Submitted to: Journal of Clinical Microbiology
Publication Type: Peer Reviewed Journal
Publication Acceptance Date: 5/2/1995
Publication Date: N/A
Citation: N/A Interpretive Summary: Malignant Catarrhal Fever (MCF) is a fatal disease of cattle and some other ruminants such as deer and bison. MCF is caused by a herpesvirus. In Africa, the wildebeest is playing a major role of harboring the virus in nature. In other parts of the world, sheep are believed to be the source of infection. Wildebeest and sheep can be infected with the virus, but never exhibit symptoms. When the infection comes from sheep, it is referred to as sheep-associated MCF (SA-MCF). In the US, most MCF outbreaks were caused by a SA-MCF virus, as a result of sheep and cattle being together. Study of MCF has been hampered by the lack of accurate diagnostic tests. Recently, we have developed a test (CI-ELISA) to detect MCF antibody in cattle and sheep (published). In this publication, we report the development of a polymerase chain reaction (PCR) technique to detect SA-MCF virus DNA in sheep. The tests accurately identify infected sheep and confirm SA-MCF in cattle or deer. With these two tests, we have surveyed a large number of sheep from 8 states and found high percentages (94-99%) of adult sheep are infected with the virus. We also found the virus is readily detectable by PCR in the colostrum and milk of infected ewes. These data are extremely useful for the study of transmission of the virus, which is currently underway.
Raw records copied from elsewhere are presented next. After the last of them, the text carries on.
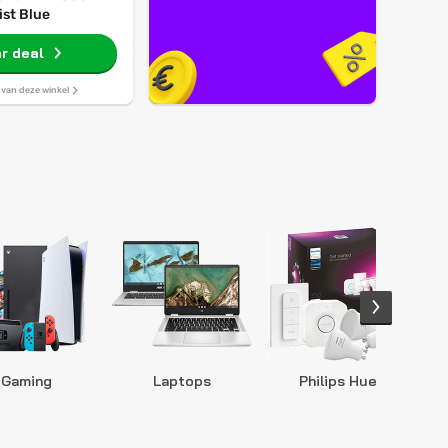
ist Blue
r deal
s van deze winkel
Gaming
Laptops
Philips Hue
S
Technical Abstract: In this communication, a recently developed competitive-inhibition ELISA and a PCR were used to detect anti-MCF virus antibody and SA-MCV DNA in sheep and other ruminants. of 144 samples from randomly-selected normal adult sheep, 143 (99%) were positive by PCR and 136 (94%) were positive by CI-ELISA. The agreement between the two assays exceeded 95%. Of 9 samples scollected from cattle and deer with clinical MCF of apparent sheep origin, 7 were CI-ELISA-positive and all 9 were PCR-positive. Among 59 presuckle lamb sera, none contained antibody detectable by CI-ELISA. After suckling, maternal and anti-MCFV antibody was detectable for about 10 (+/-3) weeks. Although all colostrum and mink samples from infected ewes were strongly PCR-positive, the appearance of detectable SA-MCFV DNA in lambs was correlated generally with antibody patterns, which suggest that the natural infection event in sheep may not occur during the peri-natal period, but sometime later in life.